* _What this task involves_
State the number of lines in the listing below that contain the word "августа", and nothing besides.

* _Data in this exercise_
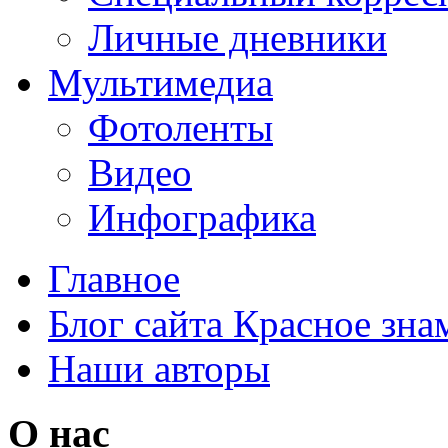
Личные дневники
Мультимедиа
Фотоленты
Видео
Инфографика
Главное
Блог сайта Красное зна
Наши авторы
О нас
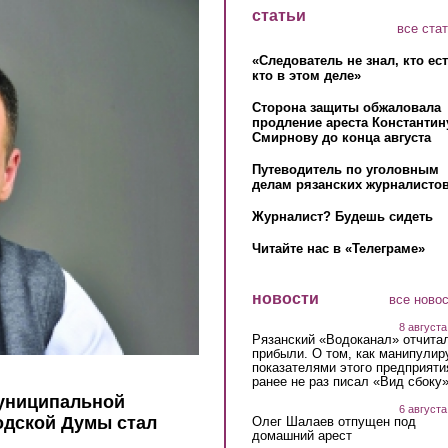
статьи
все ста
«Следователь не знал, кто ес
кто в этом деле»
Сторона защиты обжаловала
продление ареста Константин
Смирнову до конца августа
Путеводитель по уголовным
делам рязанских журналистов
Журналист? Будешь сидеть
Читайте нас в «Телеграме»
новости
все ново
8 августа
Рязанский «Водоканал» отчита
прибыли. О том, как манипулир
показателями этого предприяти
ранее не раз писал «Вид сбоку
муниципальной
6 августа
одской Думы стал
Олег Шалаев отпущен под
домашний арест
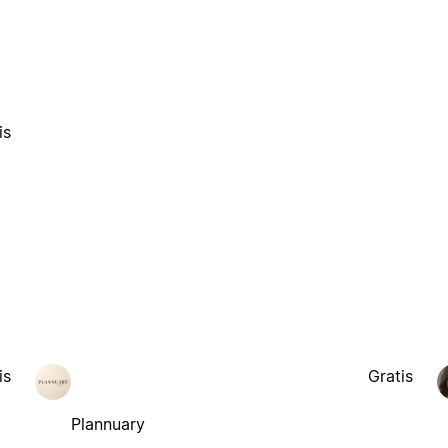
is
is
Gratis
Plannuary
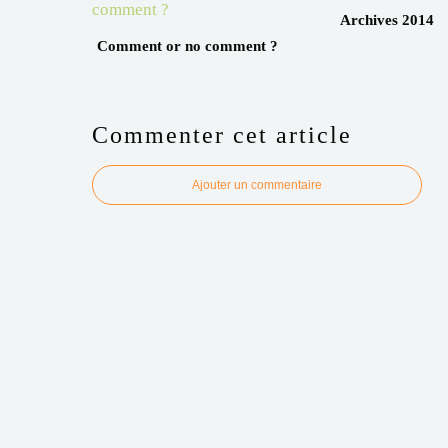
Archives 2014
Comment or no comment ?
Commenter cet article
Ajouter un commentaire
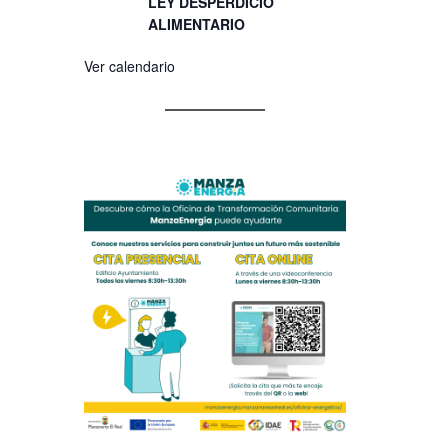
LEY DESPERDICIO
ALIMENTARIO
Ver calendario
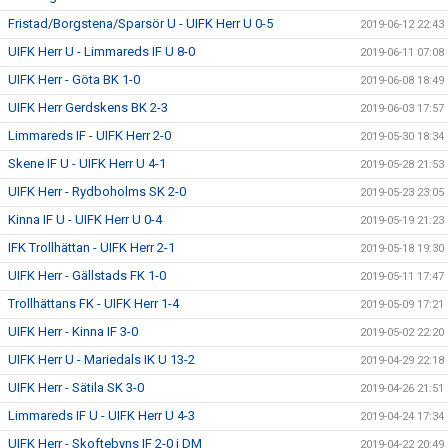
Fristad/Borgstena/Sparsör U - UIFK Herr U 0-5
2019-06-12 22:43
UIFK Herr U - Limmareds IF U 8-0
2019-06-11 07:08
UIFK Herr - Göta BK 1-0
2019-06-08 18:49
UIFK Herr Gerdskens BK 2-3
2019-06-03 17:57
Limmareds IF - UIFK Herr 2-0
2019-05-30 18:34
Skene IF U - UIFK Herr U 4-1
2019-05-28 21:53
UIFK Herr - Rydboholms SK 2-0
2019-05-23 23:05
Kinna IF U - UIFK Herr U 0-4
2019-05-19 21:23
IFK Trollhättan - UIFK Herr 2-1
2019-05-18 19:30
UIFK Herr - Gällstads FK 1-0
2019-05-11 17:47
Trollhättans FK - UIFK Herr 1-4
2019-05-09 17:21
UIFK Herr - Kinna IF 3-0
2019-05-02 22:20
UIFK Herr U - Mariedals IK U 13-2
2019-04-29 22:18
UIFK Herr - Sätila SK 3-0
2019-04-26 21:51
Limmareds IF U - UIFK Herr U 4-3
2019-04-24 17:34
UIFK Herr - Skoftebyns IF 2-0 i DM
2019-04-22 20:49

* _Written response_
3